§ What the task requires
All of the data must be printed exactly; please include every line.

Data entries
--*--
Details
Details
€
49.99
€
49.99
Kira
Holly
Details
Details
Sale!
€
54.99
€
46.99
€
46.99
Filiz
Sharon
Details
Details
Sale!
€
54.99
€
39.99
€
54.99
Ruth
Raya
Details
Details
--*--
§ Written reply
Details
Details
€
49.99
€
49.99
Kira
Holly
Details
Details
Sale!
€
54.99
€
46.99
€
46.99
Filiz
Sharon
Details
Details
Sale!
€
54.99
€
39.99
€
54.99
Ruth
Raya
Details
Details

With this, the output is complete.